*** Opening of Text for analysis ***

With reference to FIG. 2 and according to one embodiment of the present invention, the heating vent conduit 10 is shown without a housing cover and a heater unit. The inlet boot aperture 21 is shown, allowing air to flow from the inlet boot aperture 21 through to the outlet boot aperture 30. A structural member 50 is also shown which is fastened to the inside of the housing cover (not shown) by means of rivets. The structural member 50 serves the dual purpose of reinforcing the housing cover (not shown) and securing in place a heater unit (not shown). While the housing cover (not shown) is connected to the vent boot 20 by means of rivets; first and second clamps 55, 57 are also shown, which serve to connect to first and second connecting members (not shown) of the housing cover (not shown) to further secure said housing cover to the vent boot 20. A worker skilled in the relevant art would appreciate that said first and second clamps 55, 57 could be removed such that the housing cover would connect to the vent boot solely by means of rivets. With further reference to FIG. 2, a base plate 18 is shown and secures first and second housing securing bracket 25, 27. A worker skilled in the relevant art would be familiar with means to produce the inlet panel 17 and base plate 18 as a one piece component or as a two piece component.
With reference to FIGS. 2 and 3, and according to one embodiment of the present invention, the structural member 50 is shown fitted within the housing cover 15. The wire housing 47 is also shown, which directs power wires (not shown) and PCB wires (not shown) through a housing wire aperture 48 and to the male/female connector (not shown). First and second connecting members 52, 54 can also be seen on the housing cover 15, which serve to slide into the first and second clamps 55 and 57 of the front panel 45 of the vent boot 20 which act as a locking mechanism to keep the housing cover 15 secured to the vent boot 20.
With reference to FIGS. 4 a and 4 b and according to one embodiment of the present invention, a heater unit 70 is shown. The heater unit 70 is comprised of a heating element 75, secured in three ceramic mounts 80, 82, 84 which are in turn encased in a heater housing 85. The ceramic mounts 80, 82, 84 are fastened to the heater housing 85 by means of clips 90, 92, 94 which clamp around the width of the ceramic mounts 80, 82 84. The clips 90, 92, 94 are secured to the ceramic mounts 80, 82, 84 by means of screws 86. The ceramic mounts 80, 82, 84 are perforated such that the heating element 75 can snake through the perforations and occupy the area in between the ceramic mounts 80, 82, 84. Air that flows in the resulting space in between the snaking heating element 75 becomes warmer before it exits through the inlet boot aperture (not shown) of the heating vent conduit of the present invention. First and second heating joints 96, 98 are also shown, which serve to connect to first and second coupling members (not shown) to conduct electricity and thus heat the heating element 75 to the desired temperature. Various sealing members 95, 97, 99, 101, 103, 105 protrude from the heater unit 70 in order both prevent the heating unit 70 from moving forward into the housing cover (not shown), and to create air seals such that air is forced to flow through the heating element 75 and cannot otherwise escape. The sealing members 95, 97, 99, 101, 103, 105 are further described below.

*** Close of Text for analysis ***
*** Opening of Material provided ***

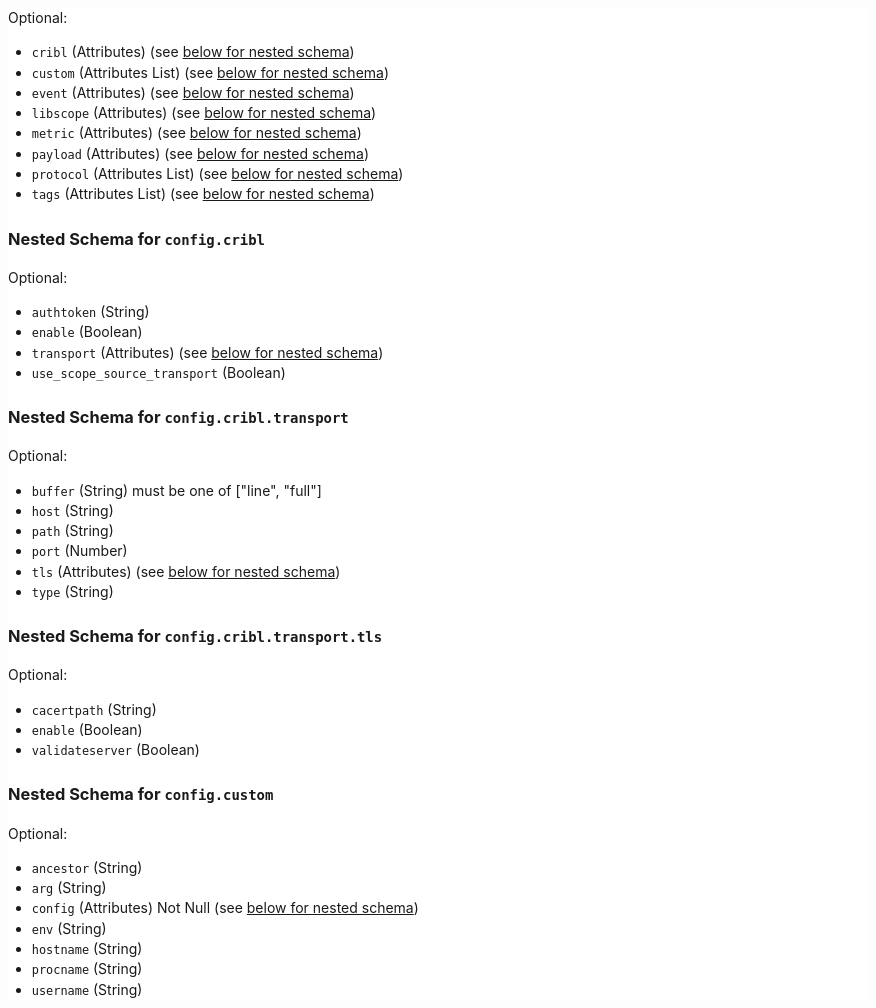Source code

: Optional:

- `cribl` (Attributes) (see [below for nested schema](#nestedatt--config--cribl))
- `custom` (Attributes List) (see [below for nested schema](#nestedatt--config--custom))
- `event` (Attributes) (see [below for nested schema](#nestedatt--config--event))
- `libscope` (Attributes) (see [below for nested schema](#nestedatt--config--libscope))
- `metric` (Attributes) (see [below for nested schema](#nestedatt--config--metric))
- `payload` (Attributes) (see [below for nested schema](#nestedatt--config--payload))
- `protocol` (Attributes List) (see [below for nested schema](#nestedatt--config--protocol))
- `tags` (Attributes List) (see [below for nested schema](#nestedatt--config--tags))

<a id="nestedatt--config--cribl"></a>
### Nested Schema for `config.cribl`

Optional:

- `authtoken` (String)
- `enable` (Boolean)
- `transport` (Attributes) (see [below for nested schema](#nestedatt--config--cribl--transport))
- `use_scope_source_transport` (Boolean)

<a id="nestedatt--config--cribl--transport"></a>
### Nested Schema for `config.cribl.transport`

Optional:

- `buffer` (String) must be one of ["line", "full"]
- `host` (String)
- `path` (String)
- `port` (Number)
- `tls` (Attributes) (see [below for nested schema](#nestedatt--config--cribl--transport--tls))
- `type` (String)

<a id="nestedatt--config--cribl--transport--tls"></a>
### Nested Schema for `config.cribl.transport.tls`

Optional:

- `cacertpath` (String)
- `enable` (Boolean)
- `validateserver` (Boolean)




<a id="nestedatt--config--custom"></a>
### Nested Schema for `config.custom`

Optional:

- `ancestor` (String)
- `arg` (String)
- `config` (Attributes) Not Null (see [below for nested schema](#nestedatt--config--custom--config))
- `env` (String)
- `hostname` (String)
- `procname` (String)
- `username` (String)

*** Close of Material provided ***

- [Request 1] Condense the paragraph of the heating vent conduit text that begins "With reference to FIGS. 2 and 3" into a short bulleted list that keeps its main facts.
- [Request 2] Filter the rows, copying out each line that contains the string "custom".

- [Written answer 1]
- Structural member 50 fits within housing cover 15 (FIGS. 2 and 3).
- Wire housing 47 routes power wires and PCB wires through housing wire aperture 48 to the male/female connector.
- First and second connecting members 52, 54 on housing cover 15 slide into first and second clamps 55, 57 on front panel 45 of vent boot 20.
- The clamps act as a locking mechanism that keeps housing cover 15 secured to vent boot 20.

- [Written answer 2]
- `custom` (Attributes List) (see [below for nested schema](#nestedatt--config--custom))
<a id="nestedatt--config--custom"></a>
### Nested Schema for `config.custom`
- `config` (Attributes) Not Null (see [below for nested schema](#nestedatt--config--custom--config))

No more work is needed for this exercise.